6
votes

I was reading about the Task Parallel Library and the article said:

In the .NET Framework 4, tasks are the preferred API for writing multi-threaded, asynchronous, and parallel code

But it also says they use the ThreadPool behind the scenes. What I'm having difficulty figuring out is if Tasks should only be used when you'd use a ThreadPool (and so "Thread versus Task" would be equivalent to "Thread versus ThreadPool"), or if Microsoft intended for Tasks to be used anywhere multiple threads are required, without the considerations inherent to the "Thread versus ThreadPool" dilemma.

So, should Tasks be used anywhere multiple threads are required?

3

3 Answers

4
votes

The design advantage of using tasks is that you hand over the nitty-gritty of threading to the runtime, which presumably could accomplish the threading tasks using a less buggy, more optimal solution.

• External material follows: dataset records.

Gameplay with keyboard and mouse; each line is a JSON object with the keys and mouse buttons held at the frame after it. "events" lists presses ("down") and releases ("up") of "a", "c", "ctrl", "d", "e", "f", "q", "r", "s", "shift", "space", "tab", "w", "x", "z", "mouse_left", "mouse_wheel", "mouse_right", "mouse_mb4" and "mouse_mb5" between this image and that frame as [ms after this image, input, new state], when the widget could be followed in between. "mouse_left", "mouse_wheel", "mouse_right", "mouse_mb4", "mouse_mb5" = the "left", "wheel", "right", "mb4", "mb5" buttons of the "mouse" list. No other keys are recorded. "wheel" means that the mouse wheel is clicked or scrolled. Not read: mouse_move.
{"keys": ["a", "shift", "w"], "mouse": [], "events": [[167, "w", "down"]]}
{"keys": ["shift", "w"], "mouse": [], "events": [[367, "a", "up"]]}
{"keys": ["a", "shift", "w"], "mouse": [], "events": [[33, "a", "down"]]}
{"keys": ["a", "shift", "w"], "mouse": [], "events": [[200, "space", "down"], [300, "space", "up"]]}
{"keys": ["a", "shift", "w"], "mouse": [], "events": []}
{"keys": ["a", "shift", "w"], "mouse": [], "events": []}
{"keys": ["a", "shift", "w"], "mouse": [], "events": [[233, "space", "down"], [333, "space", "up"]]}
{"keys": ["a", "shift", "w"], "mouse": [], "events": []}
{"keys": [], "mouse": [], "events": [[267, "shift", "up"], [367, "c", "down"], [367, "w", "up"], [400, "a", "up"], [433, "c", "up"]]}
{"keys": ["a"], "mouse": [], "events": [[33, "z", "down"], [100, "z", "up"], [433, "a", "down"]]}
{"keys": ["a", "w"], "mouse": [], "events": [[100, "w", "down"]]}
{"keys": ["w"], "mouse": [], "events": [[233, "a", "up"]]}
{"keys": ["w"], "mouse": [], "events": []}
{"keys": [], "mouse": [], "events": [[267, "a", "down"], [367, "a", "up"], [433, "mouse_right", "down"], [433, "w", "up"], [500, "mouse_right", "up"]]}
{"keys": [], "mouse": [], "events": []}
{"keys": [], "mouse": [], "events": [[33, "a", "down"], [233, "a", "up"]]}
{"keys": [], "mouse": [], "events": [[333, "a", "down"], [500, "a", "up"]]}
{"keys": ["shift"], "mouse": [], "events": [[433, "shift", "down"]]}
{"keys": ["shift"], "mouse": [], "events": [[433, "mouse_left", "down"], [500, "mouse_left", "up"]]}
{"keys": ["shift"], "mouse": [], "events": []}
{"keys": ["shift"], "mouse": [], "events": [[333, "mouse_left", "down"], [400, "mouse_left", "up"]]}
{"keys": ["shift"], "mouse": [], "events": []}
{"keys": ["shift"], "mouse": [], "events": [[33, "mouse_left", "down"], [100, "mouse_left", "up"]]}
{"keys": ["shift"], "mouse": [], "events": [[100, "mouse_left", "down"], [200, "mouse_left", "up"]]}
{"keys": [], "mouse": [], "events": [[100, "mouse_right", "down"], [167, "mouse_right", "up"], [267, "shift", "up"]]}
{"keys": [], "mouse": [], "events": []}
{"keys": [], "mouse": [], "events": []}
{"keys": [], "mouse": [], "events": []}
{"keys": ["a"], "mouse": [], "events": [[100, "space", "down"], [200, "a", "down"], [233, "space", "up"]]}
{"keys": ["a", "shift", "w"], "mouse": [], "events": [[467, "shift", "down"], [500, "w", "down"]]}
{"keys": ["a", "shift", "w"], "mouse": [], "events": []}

I know certain Task-based paradigms, such as PLINQ, allow you to hint at which strategy the runtime should adopt, so that the question of "to Threadpool or not to Threadpool" could be handled directly.

The switch to this model is analogous to the switch to a Managed GC-ed language versus a language that requires you to clean up your own memory. There will always be arguments in favour of the latter, but Garbage Collection is getting so optimized now that it's practically a non-issue. Ideally, the runtime switching mechanism for Tasks will evolve and get better. So in theory, your application written and compiled for .NET 4 could get faster with better implementations of the runtime, without further recompilation. Also, threading code is notoriously hard to get right, so any mechanism that hides those details is good for the programmer.

Whether those benefits outweigh potential detriments, such as edge cases that the runtime doesn't deal with well, is something that should be considered case-by-case. I would certainly try to not optimize early here, though.

1
votes

You can use TaskCreationOptions.LongRunning as a hint to tell the TPL that your task might be more involved than what the ThreadPool is tuned for. But, yes, the TPL does seem to be the preferred method for multithreaded programming looking forward. Microsoft is even building on top of it to support the new async and await keywords which are proposed in the Async CTP. It does not mean you have to abandon the old style Thread and ThreadPool APIs altogether. However, I am personally finding that the TPL does most of what I want in a more elegant API and I tend to rely on it almost exclusively now.

0
votes

A Task is a higher level abstraction than a thread or a ThreadPool. Essentially you package a function in a Task and ask the runtime to execute it as best as it can. You can have many dozens if not hundrends of Tasks that will be executed by a limited number of threads.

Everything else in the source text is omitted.